● **WRITTEN TASK A**
Based on the passage on the 2023 Faculty Biennial, decide whether each statement agrees with it: (i) the exhibition is on view in the Davis Gallery until Dec. 10; (ii) Gary Green's photographs from Long Island are in color; (iii) Audrey Shakespear created four hand-carved sandstone objects for Re_Formed. Answer yes or no for each and quote the words that decide it.

** start of PASSAGE GIVEN **

A longstanding Colby tradition continues with the 2023 Faculty Biennial at the Colby Museum of Art. On view in the Davis Gallery until Dec. 10, the exhibition features mostly new work from five members of the Art Department faculty.

Artists with work in the exhibition are Professors of Art Bevin Engman and Gary Green, Assistant Professors of Art Amanda Lilleston and Takahiro “Taka” Suzuki, and Visiting Assistant Professor of Art Audrey Shakespear. Collectively, these artists are showing work that covers a range of ideas and media, including painting, photography, printmaking, filmmaking, and sculpture. The exhibition provides a window, however limited, into the studio practices of several faculty members and a glimpse of some of what they are working on and thinking about.

Bevin Engman’s Red Cord Sequence (1-5) consists of oil-on-wood panels.

Bevin Engman, who has taught painting at Colby for more than two decades, is showing a series of small oil-on-wood paintings from her Red Cord Sequence (1-5) that depict various stages of human emotions, actions, and characteristics—fear, rage, resistance, rescue, and grace. The paintings are linked by a small red cord, which appears as a painted object in some panels and as dangling strings of satin in another.

Gary Green is showing recent photos from Long Island Pastoral: Part 3.

Gary Green is showing work from a recent series of black-and-white photographs from Long Island, N.Y., where he grew up. These untitled silver gelatin prints from his series Long Island Pastoral: Part 3 reflect the impressions of an artist returning home, filtered through the perspective of time and change. Green, who joined the Colby faculty in 2007 and became a full professor in 2022, looks at a familiar environment from an objective, observational lens and sees overgrown brush, empty stores, and pot-holed streets.

A detail from Amanda Lilleston’s woodcut print collage Möbius Landscape 1-4.

Amanda Lilleston, who recently received a promotion to assistant professor, created a four-piece woodcut print collage titled Möbius Landscape 1-4. The prints take their name from mathematics, where a Möbius strip refers to a non-orientable, twisting surface. Her prints present themselves as visual riddles, enticing viewers with elegant design and questions about how cyclical changes in our environment mold our experience of time.

Audrey Shakespear’s Re_Formed includes hand-carved sandstone objects and 3D-printed versions of those objects, shown here, that visitors can handle.

Audrey Shakespear’s studio practice centers on classical stone carving and contemporary digital media, where she explores how physical and digital environments shape our view of reality. For Re_Formed, she examines our interaction with and understanding of objects in physical and digital spaces by creating four hand-carved sandstone objects and a web page, accessed through a QR code, that presents digital versions of the originals and reformed digital versions that can be manipulated on screen. Also on view are 3D-printed versions of the hand-carved objects.

A projection on the floor of the Davis Gallery of Taka Suzuki’s video The Sound of True Evil.

Taka Suzuki’s work and studio practice serve as forms of inquiry, with each investigation offering a path toward further uncertainty rather than something certain. Through film, sound installations, and photography, Suzuki engages a variety of senses and emotions. Recently promoted to assistant professor, Suzuki creates work infused with mystery, intrigue, and allure. His short film Electric Moonlight & the Language within the Leaves serves as a modern retelling of a Japanese folktale involving a bamboo cutter and the moon princess.

** end of PASSAGE GIVEN **

● **WRITTEN TASK B**
Quote the records, starting at the line that has "genus: Buteo" and ending with the last line of the records, including both.

** start of MATERIAL SHOWN **

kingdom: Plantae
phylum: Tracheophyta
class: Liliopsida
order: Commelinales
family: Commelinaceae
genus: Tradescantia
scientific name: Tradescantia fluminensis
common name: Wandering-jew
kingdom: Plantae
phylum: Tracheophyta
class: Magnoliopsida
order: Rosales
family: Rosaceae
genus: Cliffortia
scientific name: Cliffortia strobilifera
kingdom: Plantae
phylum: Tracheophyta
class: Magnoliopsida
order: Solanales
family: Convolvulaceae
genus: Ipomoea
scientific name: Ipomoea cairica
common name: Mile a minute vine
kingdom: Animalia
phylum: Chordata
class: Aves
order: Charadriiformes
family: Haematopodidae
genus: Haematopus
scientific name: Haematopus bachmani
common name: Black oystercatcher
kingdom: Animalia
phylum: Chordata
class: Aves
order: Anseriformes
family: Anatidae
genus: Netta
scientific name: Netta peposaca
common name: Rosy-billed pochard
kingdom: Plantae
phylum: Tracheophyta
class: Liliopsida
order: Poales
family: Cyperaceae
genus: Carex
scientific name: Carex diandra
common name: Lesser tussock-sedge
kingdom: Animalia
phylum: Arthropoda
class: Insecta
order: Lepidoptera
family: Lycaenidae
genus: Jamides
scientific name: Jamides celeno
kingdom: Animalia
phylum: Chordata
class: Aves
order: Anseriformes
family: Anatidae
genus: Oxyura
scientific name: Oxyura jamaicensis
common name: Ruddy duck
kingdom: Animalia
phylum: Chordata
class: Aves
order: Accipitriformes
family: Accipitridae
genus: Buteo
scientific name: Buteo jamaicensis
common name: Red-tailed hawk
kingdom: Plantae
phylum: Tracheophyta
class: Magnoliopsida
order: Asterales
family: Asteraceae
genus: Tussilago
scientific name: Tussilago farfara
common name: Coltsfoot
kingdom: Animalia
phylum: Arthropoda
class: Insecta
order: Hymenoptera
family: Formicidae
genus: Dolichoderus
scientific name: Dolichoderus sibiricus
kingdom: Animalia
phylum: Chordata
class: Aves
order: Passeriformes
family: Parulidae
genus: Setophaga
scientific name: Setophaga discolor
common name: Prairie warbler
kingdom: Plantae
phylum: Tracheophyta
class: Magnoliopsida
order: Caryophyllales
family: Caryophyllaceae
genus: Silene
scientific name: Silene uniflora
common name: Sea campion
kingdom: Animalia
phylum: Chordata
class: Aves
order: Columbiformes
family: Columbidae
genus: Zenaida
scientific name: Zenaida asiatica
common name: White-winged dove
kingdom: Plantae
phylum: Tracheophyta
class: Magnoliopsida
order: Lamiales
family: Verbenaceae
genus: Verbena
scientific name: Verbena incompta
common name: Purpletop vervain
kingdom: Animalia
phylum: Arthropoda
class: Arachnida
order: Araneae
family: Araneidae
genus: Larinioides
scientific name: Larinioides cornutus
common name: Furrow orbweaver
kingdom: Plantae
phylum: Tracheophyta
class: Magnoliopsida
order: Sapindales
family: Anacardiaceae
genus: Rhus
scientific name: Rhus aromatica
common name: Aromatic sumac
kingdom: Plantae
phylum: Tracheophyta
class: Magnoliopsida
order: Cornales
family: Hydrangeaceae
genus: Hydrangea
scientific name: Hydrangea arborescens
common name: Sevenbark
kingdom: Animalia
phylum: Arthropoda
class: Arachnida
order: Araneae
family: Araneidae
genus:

** end of MATERIAL SHOWN **

● **FULL RESPONSE A**
(i) Yes: "On view in the Davis Gallery until Dec. 10"
(ii) No: "a recent series of black-and-white photographs from Long Island, N.Y."
(iii) Yes: "by creating four hand-carved sandstone objects"

● **FULL RESPONSE B**
genus: Buteo
scientific name: Buteo jamaicensis
common name: Red-tailed hawk
kingdom: Plantae
phylum: Tracheophyta
class: Magnoliopsida
order: Asterales
family: Asteraceae
genus: Tussilago
scientific name: Tussilago farfara
common name: Coltsfoot
kingdom: Animalia
phylum: Arthropoda
class: Insecta
order: Hymenoptera
family: Formicidae
genus: Dolichoderus
scientific name: Dolichoderus sibiricus
kingdom: Animalia
phylum: Chordata
class: Aves
order: Passeriformes
family: Parulidae
genus: Setophaga
scientific name: Setophaga discolor
common name: Prairie warbler
kingdom: Plantae
phylum: Tracheophyta
class: Magnoliopsida
order: Caryophyllales
family: Caryophyllaceae
genus: Silene
scientific name: Silene uniflora
common name: Sea campion
kingdom: Animalia
phylum: Chordata
class: Aves
order: Columbiformes
family: Columbidae
genus: Zenaida
scientific name: Zenaida asiatica
common name: White-winged dove
kingdom: Plantae
phylum: Tracheophyta
class: Magnoliopsida
order: Lamiales
family: Verbenaceae
genus: Verbena
scientific name: Verbena incompta
common name: Purpletop vervain
kingdom: Animalia
phylum: Arthropoda
class: Arachnida
order: Araneae
family: Araneidae
genus: Larinioides
scientific name: Larinioides cornutus
common name: Furrow orbweaver
kingdom: Plantae
phylum: Tracheophyta
class: Magnoliopsida
order: Sapindales
family: Anacardiaceae
genus: Rhus
scientific name: Rhus aromatica
common name: Aromatic sumac
kingdom: Plantae
phylum: Tracheophyta
class: Magnoliopsida
order: Cornales
family: Hydrangeaceae
genus: Hydrangea
scientific name: Hydrangea arborescens
common name: Sevenbark
kingdom: Animalia
phylum: Arthropoda
class: Arachnida
order: Araneae
family: Araneidae
genus:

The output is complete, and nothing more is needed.